Мне стыдно, зная, как ты занята, докучать тебе просьбами, но я страшно далека от всего на свете и не могу придумать другого способа. Не могла бы ты раздобыть для меня адреса нескольких лучших школ – святого Павла, Кентской, Филлипса в Эксетере, Дирфилдской – может быть, есть еще какие‑нибудь? – и имена и фамилии директоров, если возможно? Я хочу туда написать и посмотреть, что можно сделать для Олли. Он не блестящий мальчик, и его трудности с чтением, боюсь, будут ему мешать, хотя Нелли работает с ним постоянно. Но он очень упорный и большинством дисциплин владеет основательно. Пройдет немного времени, и он получит все, что способна дать ему Нелли, и я решительно настроена предоставить ему шанс.

Ни малейшего намека в этих письмах из Виктории о ее супружеских трудностях. Все время подразумевается, что, как только Оливер завершит полевую часть своих изысканий, они вновь соединятся. Однако она прожила там лето и осень 1888 года, когда Оливер определял возможные места плотин на Снейк и ее притоках, и зиму, когда он, живя в Бойсе в гостинице, работал над классификацией пригодных для орошения земель в долине этой реки, и весну 1889 года, когда он опять отправился в горы. Олли ни в какую восточную школу не поехал. Она не смогла выхлопотать ему стипендию, а у самой денег не хватало.

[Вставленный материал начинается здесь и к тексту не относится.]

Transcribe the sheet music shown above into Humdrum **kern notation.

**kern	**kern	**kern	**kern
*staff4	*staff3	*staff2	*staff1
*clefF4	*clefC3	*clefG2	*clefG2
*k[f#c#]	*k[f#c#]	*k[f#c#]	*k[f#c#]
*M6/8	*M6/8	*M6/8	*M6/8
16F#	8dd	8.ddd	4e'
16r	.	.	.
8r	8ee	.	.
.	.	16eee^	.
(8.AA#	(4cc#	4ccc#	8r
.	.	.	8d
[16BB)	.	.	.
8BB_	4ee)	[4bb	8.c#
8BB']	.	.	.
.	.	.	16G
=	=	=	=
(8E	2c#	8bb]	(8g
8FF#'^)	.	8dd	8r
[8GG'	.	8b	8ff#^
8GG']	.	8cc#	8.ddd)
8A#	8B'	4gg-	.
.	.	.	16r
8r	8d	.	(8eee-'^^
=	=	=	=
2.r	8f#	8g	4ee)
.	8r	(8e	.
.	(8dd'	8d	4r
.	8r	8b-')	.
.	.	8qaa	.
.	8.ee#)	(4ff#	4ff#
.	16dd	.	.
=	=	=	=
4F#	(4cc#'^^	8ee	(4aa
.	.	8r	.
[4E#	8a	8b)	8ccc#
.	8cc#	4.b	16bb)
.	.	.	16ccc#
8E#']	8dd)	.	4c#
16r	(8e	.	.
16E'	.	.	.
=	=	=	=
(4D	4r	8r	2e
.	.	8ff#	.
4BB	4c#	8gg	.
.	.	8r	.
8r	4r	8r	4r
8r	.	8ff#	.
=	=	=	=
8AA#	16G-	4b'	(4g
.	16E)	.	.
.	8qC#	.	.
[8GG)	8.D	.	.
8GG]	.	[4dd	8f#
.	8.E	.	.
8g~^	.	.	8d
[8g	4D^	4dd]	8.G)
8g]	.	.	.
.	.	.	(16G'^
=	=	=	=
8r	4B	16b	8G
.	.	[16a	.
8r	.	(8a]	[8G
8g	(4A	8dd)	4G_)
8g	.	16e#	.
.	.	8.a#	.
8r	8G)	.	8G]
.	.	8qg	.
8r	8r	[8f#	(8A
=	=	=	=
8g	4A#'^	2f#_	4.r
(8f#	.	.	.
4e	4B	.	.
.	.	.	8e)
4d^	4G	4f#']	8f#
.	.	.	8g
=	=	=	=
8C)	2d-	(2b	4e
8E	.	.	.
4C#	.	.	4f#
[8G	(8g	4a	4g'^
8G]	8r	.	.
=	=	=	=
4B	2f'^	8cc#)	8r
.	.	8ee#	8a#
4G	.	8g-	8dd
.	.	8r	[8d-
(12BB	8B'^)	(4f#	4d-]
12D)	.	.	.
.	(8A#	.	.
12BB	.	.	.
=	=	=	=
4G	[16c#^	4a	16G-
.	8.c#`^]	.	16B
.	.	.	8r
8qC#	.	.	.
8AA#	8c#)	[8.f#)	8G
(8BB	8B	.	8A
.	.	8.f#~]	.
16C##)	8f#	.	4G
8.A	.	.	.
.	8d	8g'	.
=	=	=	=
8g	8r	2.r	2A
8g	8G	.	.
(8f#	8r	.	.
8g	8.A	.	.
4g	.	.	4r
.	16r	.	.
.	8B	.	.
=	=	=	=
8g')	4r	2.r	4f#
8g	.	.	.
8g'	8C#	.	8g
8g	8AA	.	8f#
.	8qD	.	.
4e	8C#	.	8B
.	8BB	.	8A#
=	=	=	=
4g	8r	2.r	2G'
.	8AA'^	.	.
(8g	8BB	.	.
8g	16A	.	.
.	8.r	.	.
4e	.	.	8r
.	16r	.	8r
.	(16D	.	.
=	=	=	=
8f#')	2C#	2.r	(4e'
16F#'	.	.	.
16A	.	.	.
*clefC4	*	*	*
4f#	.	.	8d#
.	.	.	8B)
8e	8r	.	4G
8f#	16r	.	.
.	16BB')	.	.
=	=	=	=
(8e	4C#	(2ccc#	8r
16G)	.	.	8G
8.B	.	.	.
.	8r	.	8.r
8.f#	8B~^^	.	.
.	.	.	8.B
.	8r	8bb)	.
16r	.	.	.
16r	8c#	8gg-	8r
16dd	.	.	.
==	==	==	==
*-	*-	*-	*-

По-вдовьи сумрачно и усердно она трудилась, добывая содержание своему потомству. По тону писем не чувствуется, что она несчастна, хотя в двух из них Сюзан говорит, что ей “больше всего хочется быть одной”. Она написала и проиллюстрировала на острове Ванкувер путевой очерк такого же сорта, как в Нью-Альмадене, в Санта-Крузе, в Мексике и в каньоне, но, как и в ее беллетристике, ее жизнь там непосредственно не отражается, преобладает безличная география. Утонченно-благовоспитанной литературе исповедальность была так же чужеродна, как утонченно-благовоспитанной жизни.

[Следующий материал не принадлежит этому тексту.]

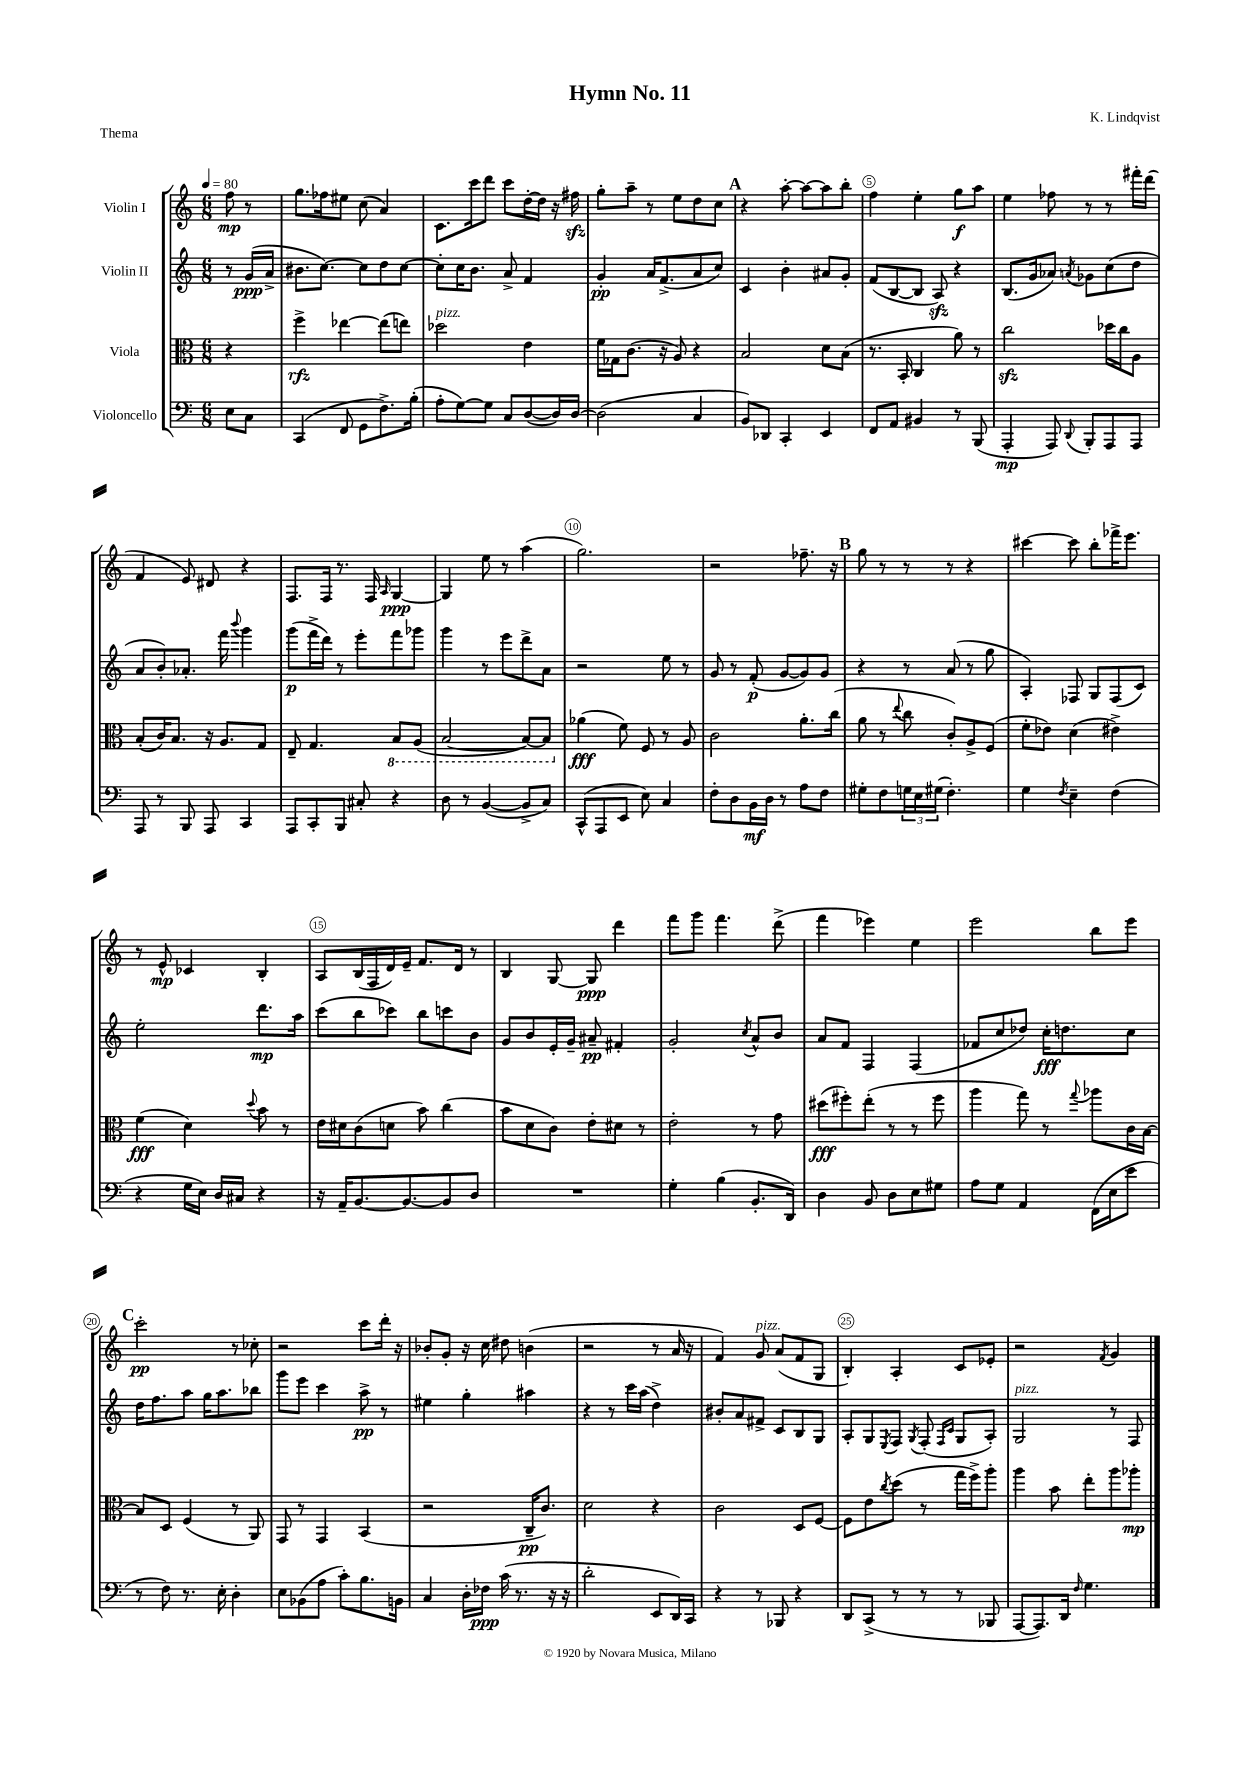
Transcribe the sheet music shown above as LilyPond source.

В числе написанного тогда был вариант ее прежней истории о честном инженере, разрывающемся между любовью к молодой особе и враждой с ее зловредным отцом; была история о беспутном, но обаятельном кавалеристе, который плохо кончает; и история о романе, вспыхнувшем в те два дня, что трансконтинентальный поезд стоял в Вайоминге из‑за снежных заносов. Лишь одно из написанного в Виктории кажется мне знаменательным в такой же степени, как была знаменательна история о Лохинваре-Фрэнке. Тут речь идет о молодой и многообещающей певице, вышедшей замуж за инженера на Западе, которая обнаруживает, что в суровом западном климате ее голос испортился, стал надтреснутым, так что ей приходится благородно поставить крест на своих чаяниях.